Appeal dismissed in part, judgment reversed in part, and cause remanded.
There were reasonable grounds for this appeal.
We order that a special mandate issue out of this Court, directing the Court of Common
Pleas, County of Medina, State of Ohio, to carry this judgment into execution. A certified copy of
this journal entry shall constitute the mandate, pursuant to App.R. 27.

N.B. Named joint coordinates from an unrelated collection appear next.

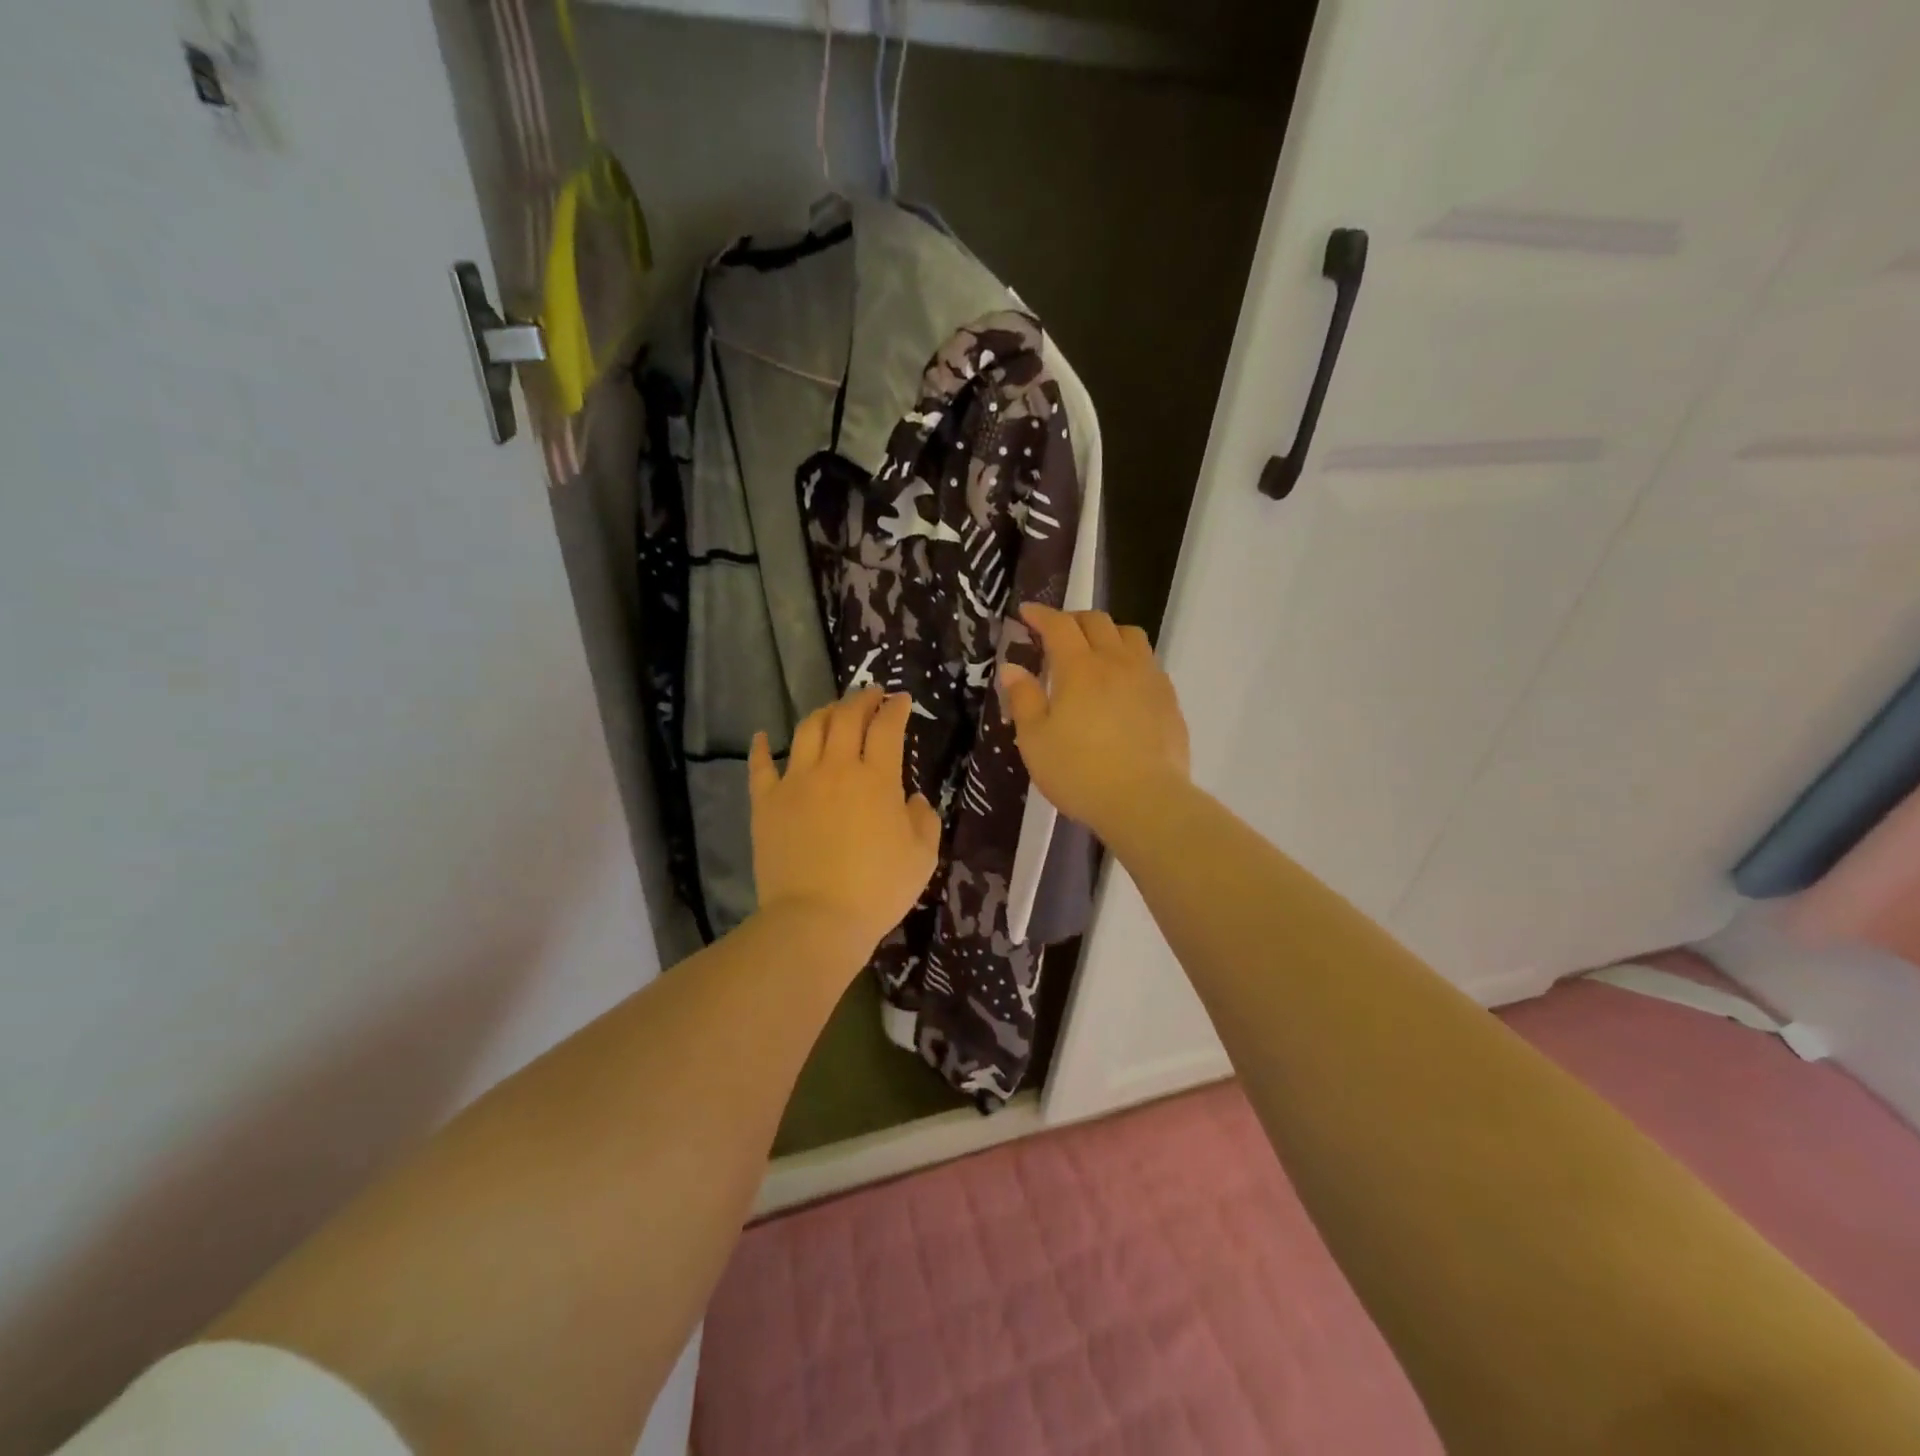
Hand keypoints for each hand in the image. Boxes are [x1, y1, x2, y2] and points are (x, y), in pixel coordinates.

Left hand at [749, 687, 942, 960]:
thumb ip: (924, 819)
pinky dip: (762, 747)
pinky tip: (764, 736)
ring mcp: (795, 782)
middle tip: (869, 694)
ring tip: (832, 710)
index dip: (895, 708)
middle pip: (846, 718)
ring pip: (808, 730)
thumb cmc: (877, 889)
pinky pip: (760, 766)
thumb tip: (914, 798)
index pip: (886, 727)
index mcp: (876, 778)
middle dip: (860, 699)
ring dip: (823, 713)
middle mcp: (834, 768)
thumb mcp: (922, 857)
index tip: (901, 700)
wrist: (816, 920)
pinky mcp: (766, 803)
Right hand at [999, 605, 1190, 840]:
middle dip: (1073, 619)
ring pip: (1130, 635)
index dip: (1041, 615)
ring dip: (1107, 633)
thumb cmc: (1079, 772)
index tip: (1026, 613)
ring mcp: (1148, 678)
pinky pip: (1149, 662)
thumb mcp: (1035, 740)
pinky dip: (1130, 659)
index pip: (1059, 625)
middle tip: (1056, 634)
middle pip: (1097, 622)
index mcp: (1079, 668)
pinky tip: (1123, 683)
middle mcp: (1116, 662)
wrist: (1144, 800)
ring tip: (1095, 652)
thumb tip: (1012, 667)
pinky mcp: (1168, 699)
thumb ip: (1024, 699)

Immediately upon the filing hereof, this document shall constitute the journal entry of
judgment, and it shall be file stamped by the Clerk of the Court of Appeals at which time the period
for review shall begin to run. App.R. 22(C). The Clerk of the Court of Appeals is instructed to
mail a notice of entry of this judgment to the parties and to make a notation of the mailing in the
docket, pursuant to App.R. 30.
Costs taxed equally to both parties.
DONNA J. CARR FOR THE COURT 9
CALLAHAN, P. J. TEODOSIO, J. CONCUR.
APPEARANCES:
MATTHEW B. AMEER, Attorney at Law, for Appellant.
DAVID L. MCARTOR, Attorney at Law, for Appellee.